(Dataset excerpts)

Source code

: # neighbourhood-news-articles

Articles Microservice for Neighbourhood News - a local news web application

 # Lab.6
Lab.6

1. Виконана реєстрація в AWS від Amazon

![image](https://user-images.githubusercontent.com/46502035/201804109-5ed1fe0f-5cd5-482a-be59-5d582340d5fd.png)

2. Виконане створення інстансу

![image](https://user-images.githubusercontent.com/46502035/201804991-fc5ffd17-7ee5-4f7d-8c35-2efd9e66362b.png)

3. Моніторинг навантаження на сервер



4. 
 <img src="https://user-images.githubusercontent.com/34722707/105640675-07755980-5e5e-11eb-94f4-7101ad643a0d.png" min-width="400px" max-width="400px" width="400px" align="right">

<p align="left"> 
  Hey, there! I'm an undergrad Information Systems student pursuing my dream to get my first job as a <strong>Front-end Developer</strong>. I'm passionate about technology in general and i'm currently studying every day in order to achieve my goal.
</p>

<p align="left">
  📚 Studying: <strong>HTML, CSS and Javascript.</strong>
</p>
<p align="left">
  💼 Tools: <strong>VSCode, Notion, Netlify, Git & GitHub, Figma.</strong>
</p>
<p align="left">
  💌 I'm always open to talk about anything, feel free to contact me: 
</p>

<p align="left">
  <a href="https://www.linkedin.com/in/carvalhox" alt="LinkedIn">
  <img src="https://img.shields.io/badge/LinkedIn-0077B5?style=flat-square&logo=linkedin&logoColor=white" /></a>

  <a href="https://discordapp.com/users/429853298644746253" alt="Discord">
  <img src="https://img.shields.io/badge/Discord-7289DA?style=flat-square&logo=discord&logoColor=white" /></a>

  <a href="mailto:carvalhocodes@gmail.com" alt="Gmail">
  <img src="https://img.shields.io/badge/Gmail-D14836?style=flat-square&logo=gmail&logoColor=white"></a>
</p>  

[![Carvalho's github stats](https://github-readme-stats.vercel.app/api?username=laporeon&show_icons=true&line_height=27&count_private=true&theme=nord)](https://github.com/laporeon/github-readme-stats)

■ Task goal
Which lines in the entries above contain the string "strong", matching case exactly? Show each of those lines in full.

■ Reply to the task
  Hey, there! I'm an undergrad Information Systems student pursuing my dream to get my first job as a <strong>Front-end Developer</strong>. I'm passionate about technology in general and i'm currently studying every day in order to achieve my goal.
  📚 Studying: <strong>HTML, CSS and Javascript.</strong>
  💼 Tools: <strong>VSCode, Notion, Netlify, Git & GitHub, Figma.</strong>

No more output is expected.